# SELECTED TEXT:
= = = = =

I need to translate some MIPS assembly instructions to C code. I think I got it, but it seems counter-intuitive. Any help? We have variables f, g, h, i, j stored in registers $s0, $s1, $s2, $s3 and $s4 respectively. The base of arrays A and B are stored in $s6 and $s7 respectively. 4 byte words. Comments in the code are my own.

addi $t0, $s6, 4   # $t0 = A[1]
add $t1, $s6, $0   # $t1 = A[0]
sw $t1, 0($t0)     # $t0 = A[0]
lw $t0, 0($t0)     # $t0 = A[0]
add $s0, $t1, $t0  # f = A[0] + A[0]

I just feel like I'm wrong. Why make $t0 A[1] first if we never use it?

sw $t1, 0($t0)     # $t0 = A[0]

You've got this back-to-front. It is a store, so it is used:

sw $t1, 0($t0)     # A[1] = $t1

I think you have got in completely wrong.

= = = = =

Pixel coordinate listings:
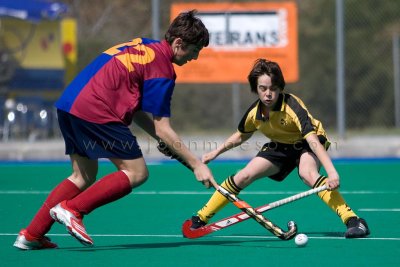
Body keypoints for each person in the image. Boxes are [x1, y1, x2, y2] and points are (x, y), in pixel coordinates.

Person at [13, 10, 218, 250]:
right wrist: (196, 164)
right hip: (96, 109)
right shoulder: (162, 67)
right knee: (136, 172)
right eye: (194, 51)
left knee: (83, 176)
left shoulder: (146, 47)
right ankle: (72, 210)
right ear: (178, 43)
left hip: (70, 105)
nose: (193, 58)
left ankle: (32, 235)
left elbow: (140, 113)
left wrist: (165, 143)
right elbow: (164, 128)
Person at [187, 59, 370, 238]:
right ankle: (201, 217)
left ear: (280, 88)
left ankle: (354, 220)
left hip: (306, 142)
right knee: (244, 175)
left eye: (273, 89)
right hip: (281, 145)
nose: (268, 94)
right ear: (255, 89)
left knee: (308, 174)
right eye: (263, 88)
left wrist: (332, 173)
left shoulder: (292, 106)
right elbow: (242, 134)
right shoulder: (254, 113)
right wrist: (215, 152)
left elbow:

= = = = =

# TASK 1:
From the thread on translating MIPS assembly to C, list each of the variables f, g, h, i, and j together with the register that holds it.
# TASK 2:
Pick up the thread on translating MIPS assembly to C right after its final sentence and continue it.
Nothing here requires the records.

# RESULT 1:
f is in $s0, g in $s1, h in $s2, i in $s3, and j in $s4.

# RESULT 2:
addi $t0, $s6, 4 # $t0 = A[1]

After the addi, register $t0 became the memory address of A[1], which would be &A[1], not A[1]. To get value of A[1], you need to use lw after you done the addi

lw $t0, 0($t0) # $t0 =A[1]

sw $t1, 0($t0)     # $t0 = A[0]

You've got this back-to-front. It is a store, so it is used:

sw $t1, 0($t0)     # A[1] = $t1

Just a little addition to the previous answers: The store word means that you cannot access $t1 anymore because it is copied to memory. At least you should not use the $t1 from the store word instruction. You should use the one before (add $t1, $s6, $0). This means that the answer is f ( which is in $s0) = &A[0] (base address in register $t1) + A[1] (value of the array with word index 1, which is in register $t0)

Mnush's answer is incorrect.

The last line is adding $t1 and $t0.

$t1 = A[0] and

$t0 = A[1].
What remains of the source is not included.